_Given task_
List each line below that contains the string "label", copying every one in full.

Outline entries for images:
# # # # # # #
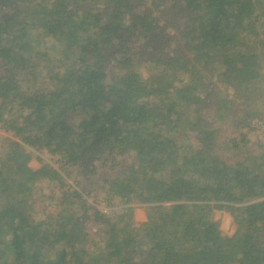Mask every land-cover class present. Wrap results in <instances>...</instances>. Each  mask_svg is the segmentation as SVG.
I'll return each instance as SVG.
<instances>
[{
	"label": "trees",
	"instance_id": "trees-1",
	"mask_svg": "<svg viewBox=\"0 0 264 264\" xmlns=\"http://www.w3.org/2000/svg\"><path fill=\"white\" fill-rule=\"evenodd\" d=\"M259 123L264 0H0V264H264Z\"/></svg>",
	"mask_w": 264,
	"mask_h": 264
},
{
	"label": "rangeland",
	"instance_id": "rangeland-1",
	"mask_svg": "<svg viewBox=\"0 0 264 264\" xmlns=\"http://www.w3.org/2000/svg\"><path fill=\"white\" fill-rule=\"evenodd\" d=\"M257 129L254 130L253 132L250 133L249 135V139L251 140L250 144L253 145L254 147L259 146L261 142V140H264V124L259 123L258 126L256 127ZM234 134V130L232 127H230L229 129H227L226 131H224V135H233ZM263 143V142H262ZM40 156H42L44 162H49L52 163L55 167L58 168L59 163L58 161H56V158L51 159L52 157L47 154H40ZM30 165L33 168H39L42 165V162L38 159H36V157H34L31 162ZM55 188V184L52 183L51 181H44L42 182L38 188H37V195H34V198L37 199L39 196V193H41L42 191H44V195L43 196H39L40 200L42 201V199H46L47 195L51 194L50 192L52 191V189ZM100 197V196H99ZM92 198V197H91ZM94 199V198H92ZM95 203H97L96 201L100 202L101 198H95L94 199ZM48 203V202H47ZM97 208L100 209H105V205L103 203L97 204L96 206ZM105 207V208H104ZM213 218L214 220H216L220 226V229L224 232H226L227 234H232L235 229L236 226L233 223V218L231 216V214L227 211H223V210H215L214 214H213ZM134 219L136 221H144L146 219V211L144 206H138L135 210H134Z\"/></svg>",
	"mask_w": 264,
	"mask_h": 264
}]
</instances>
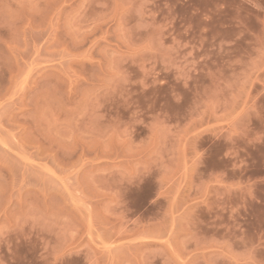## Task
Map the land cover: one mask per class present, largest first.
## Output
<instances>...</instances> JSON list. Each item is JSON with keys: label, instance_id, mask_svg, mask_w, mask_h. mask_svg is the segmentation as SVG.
<instances>
[{"label": "rangeland", "instance_id": "obj_1", "mask_svg": "<svg viewBox=\"0 0 264 264\" xmlns=\"http://www.w3.org/2000/svg\"><path fill=\"white\" fill-rule=\"evenodd\" d=\"M0 264H264V0H0Z\"/></svg>", "mask_w": 264, "mask_h": 264}]
</instances>
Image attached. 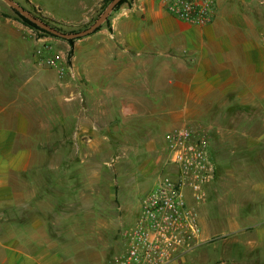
# # # # # # #
_Full response_
	"label": "trees",
	"label": "rangeland",
<instances>...</instances> JSON list. Each item is JSON with keys: label, instance_id, mask_svg, mask_w, mask_h. mask_svg is the segmentation as SVG.
[{"label": "rangeland", "instance_id": "obj_1", "mask_svg": "<svg viewBox=\"0 0 264 264\" xmlns=\"http://www.w3.org/2000/svg\"><path fill=\"white\" fill-rule=\"evenodd\" d=\"M0 264H264V0H0Z\"/></svg>", "mask_w": 264, "mask_h": 264}]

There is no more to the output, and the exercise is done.